In the case where email sender is approved we continue the happy path 6, we're now at the point where user received an newsletter that they subscribed to and it can be processed.

Processing the email with AI

Now we have two stages of processing the email with LLMs. First 7 we categorise email as one of confirmation_request, newsletter, addvertisement, other. For this step we use only a part of the email + title since this is just enough to get a category and we dont need to process the whole email for that.

The categorisation happens with use of chatGPT 3.5 with a simple promtp that gives chatGPT list of available categories and asks to pick one of them.

Once the email is categorised as newsletter we can proceed with the final and most crucial part of the processing 8.

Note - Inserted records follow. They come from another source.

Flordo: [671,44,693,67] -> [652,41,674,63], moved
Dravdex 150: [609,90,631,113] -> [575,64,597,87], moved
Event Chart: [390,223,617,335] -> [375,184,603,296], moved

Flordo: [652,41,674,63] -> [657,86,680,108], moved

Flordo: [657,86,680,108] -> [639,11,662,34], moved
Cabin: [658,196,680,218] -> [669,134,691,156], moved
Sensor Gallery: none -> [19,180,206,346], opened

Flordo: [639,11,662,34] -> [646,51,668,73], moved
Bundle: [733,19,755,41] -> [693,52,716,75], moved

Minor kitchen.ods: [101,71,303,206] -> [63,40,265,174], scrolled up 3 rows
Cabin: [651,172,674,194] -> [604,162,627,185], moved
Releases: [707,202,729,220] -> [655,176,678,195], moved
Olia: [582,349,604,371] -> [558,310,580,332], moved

In this stage we take the whole email and send it to chatGPT with the task to turn it into a structured data format:

typescript
1interface ProcessedEmailChunk {
2 idx: number;
3 title: string;
4 description?: string;
5 url?: string;
6 category?: string;
7 tags?: string[];
8 partial?: boolean;
9}
10
11type ProcessedEmail = Array<ProcessedEmailChunk>;
12

We ask chatGPT to extract various data from the email sections eg title, description, url, but we also ask to generate a new data like "tags" or "category". Possible options for tags and categories are provided as part of the prompt. That data is also used in UI to let user select their preferences. This way we can easilly match the data from email with user preferences

My first attempt at this task was to simply send the whole email to chatGPT but I've quickly realised that some emails could contain quite a lot of text resulting in me quickly hitting the max context window of an LLM. Thats why I've decided to split the email in chunks and then process it separately

I've also quickly realised that using chatGPT 4 was not a cost efficient approach and switched to version 3.5, this required me to engineer a much more complex prompts since version 3.5 is not as good as v4 in following and understanding user needs.

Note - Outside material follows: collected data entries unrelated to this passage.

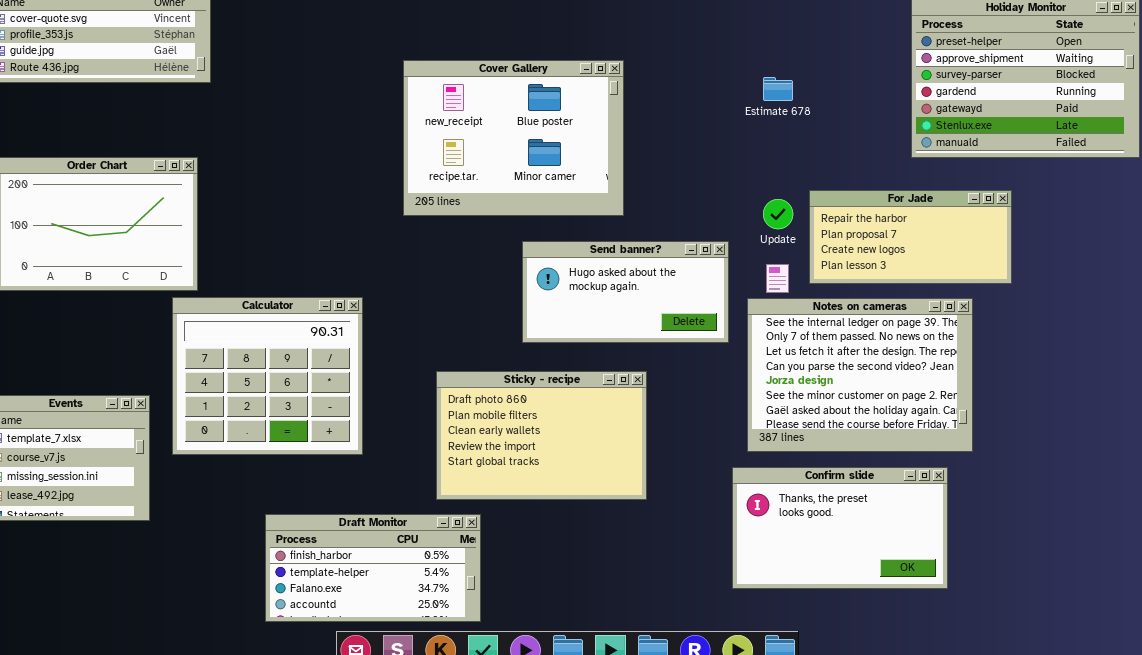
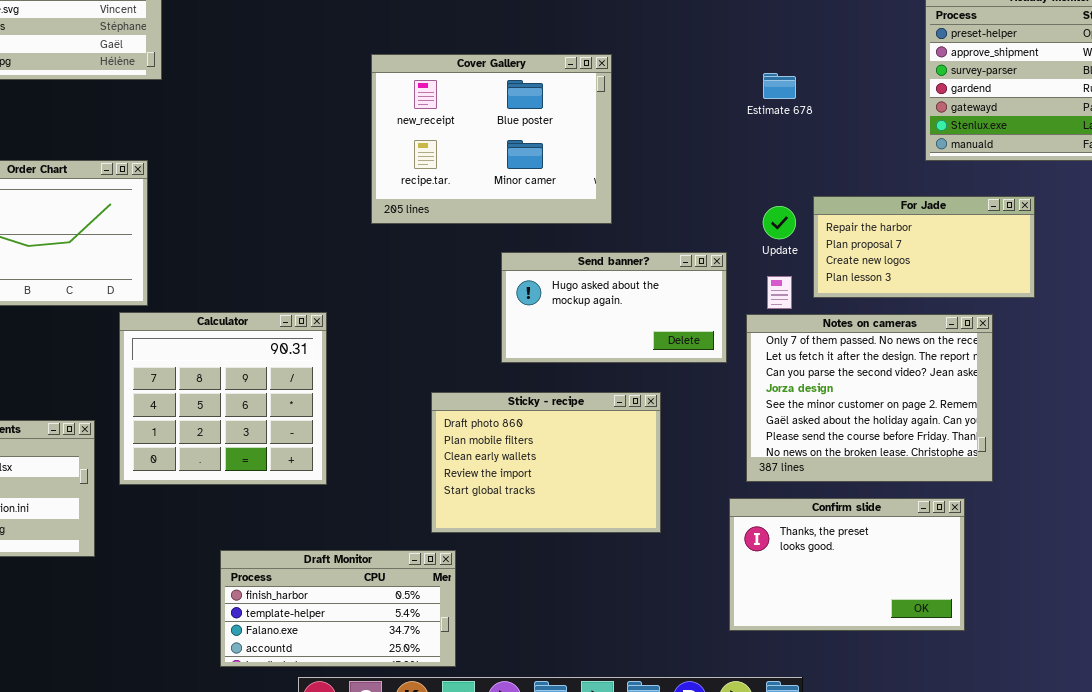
Notes on cameras: [747,298,973,452] -> [746,314,993,482], scrolled down 1 row
Sticky - recipe: [436,371,647,500] -> [431,392,661,533], moved

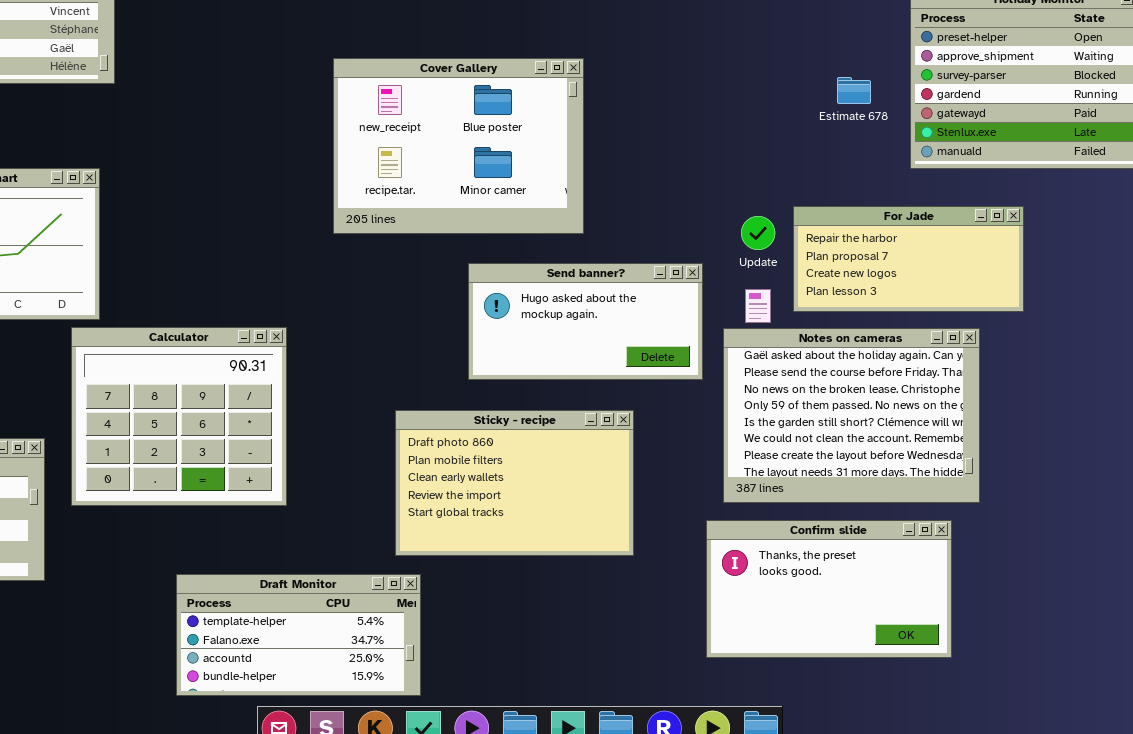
Estimate 678: [763,73,796,99] -> [837,77,871,104], moved
Notes on cameras: [746,314,993,482] -> [723,328,980,503], scrolled down 5 rows
Draft Monitor: [220,550,456,667] -> [176,574,421,696], scrolled down 1 row

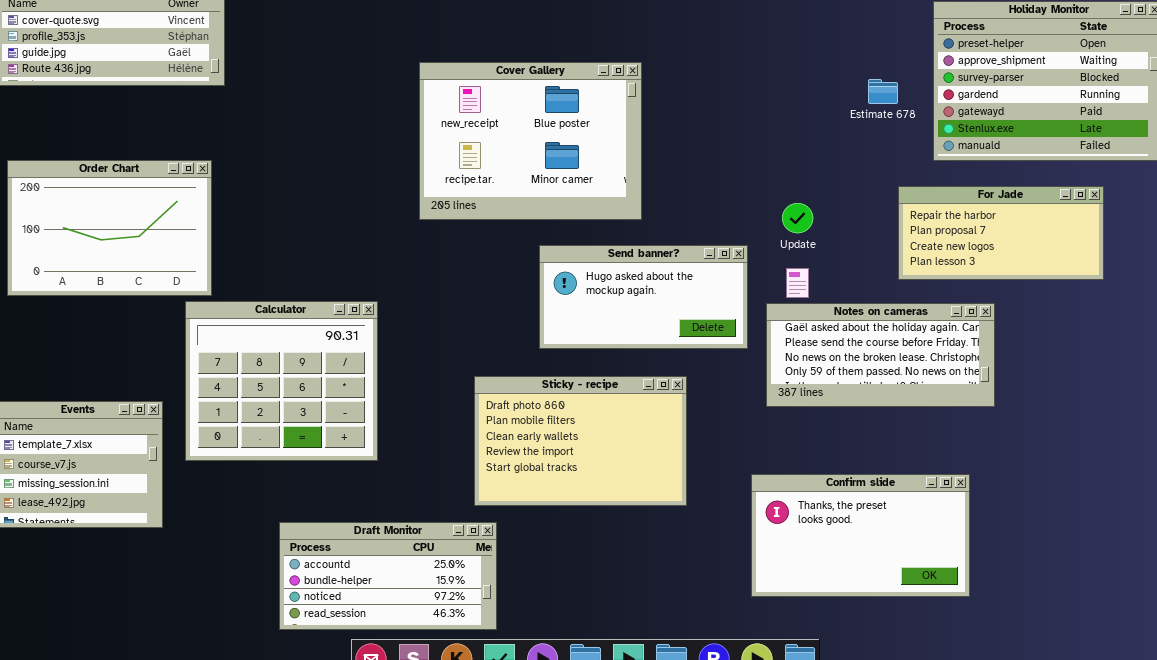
For Jade: [793,206,1024,312] -> [898,186,1104,280], moved
Notes on cameras: [723,328,980,503] -> [766,303,995,407], resized
Draft Monitor: [176,574,421,696] -> [279,522,497,630], scrolled down 2 rows

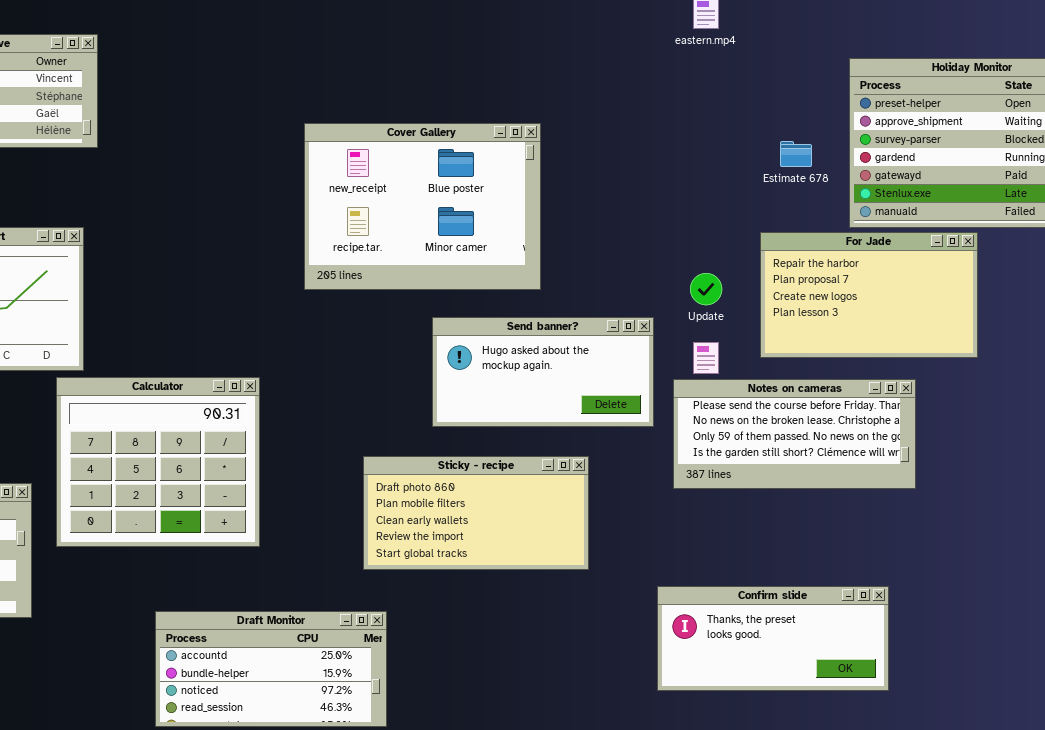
For Jade: [898,186,1104,280] -> [760,232,978,358], moved, resized
Notes on cameras: [766,303,995,407] -> [673,379,916,489], scrolled down 1 row
Sticky - recipe: [474,376,687,506] -> [363,456,589,570], resized
Confirm slide: [751,474,970,597] -> [657,586,889,691], resized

Bellow you can see part of the prompt.

Main prompt template
Main prompt template

It ended up being quite complex but it was working in reliable way and chatGPT was responding with satisfying results, this was enough for the prof of concept!

And here you can see what the processed newsletters looks like in the UI(this view was only for dev purposess, its not something user would have direct access too)

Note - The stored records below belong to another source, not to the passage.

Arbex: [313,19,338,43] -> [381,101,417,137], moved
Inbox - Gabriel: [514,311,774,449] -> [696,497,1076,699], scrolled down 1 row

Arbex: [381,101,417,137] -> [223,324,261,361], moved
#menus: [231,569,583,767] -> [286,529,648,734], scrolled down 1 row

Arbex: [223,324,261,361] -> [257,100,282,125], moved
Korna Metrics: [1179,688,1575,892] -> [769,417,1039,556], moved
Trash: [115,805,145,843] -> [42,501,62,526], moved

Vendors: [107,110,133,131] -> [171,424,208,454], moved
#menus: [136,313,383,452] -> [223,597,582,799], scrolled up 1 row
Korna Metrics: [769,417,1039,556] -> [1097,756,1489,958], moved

Once email is successfuly processed and saved in the DB we can display it in the UI focusing only on the pieces of newsletters that are important to user based on their interests. We can also prepare a summary and send it to user in a selected interval

UI

The UI was build with shadcn/ui and it consisted of two main views/pages

Main page/dashboard

This is where user could get a full overview of the app

Email inbox

User also have an option to access and view original newsletter emails rather than their processed and filtered versions

Summary

I've decided to put the project on hold, for now. This turned out to be quite a big project for a single person but I'm happy I've started working on. I've learned a lot of new tools and approaches.

It was my first time using Lambda, DynamoDB or setting up project on AWS. This was a great lerning experience that I already take advantage of in different projects!

Learnings

ChatGPT 3.5 vs GPT 4

I've started project with chatGPT 4 which is the smarter one and better in following the orders but I've quickly realised that the amount of data I had to process would quickly add up in costs so I had to switch to 3.5.

This made the prompting much more complex but in the end I've achieved the desired output in a cost efficient way.

DynamoDB

This seemed like a good choice initially turned out not to be the best approach.

Once I've implemented email processing I've started thinking that vector search could work great here, allowing th filter the information semantically in an efficient way using vector database search. Unfortunatelly DynamoDB was not implemented with that in mind so I'd need to rething my approach and use a DB more suited for that usecase. It was too late into the project to switch the technology.

SST

SST made working with the AWS stack so much easier. I'll definietely stick with it for my upcoming full stack projects!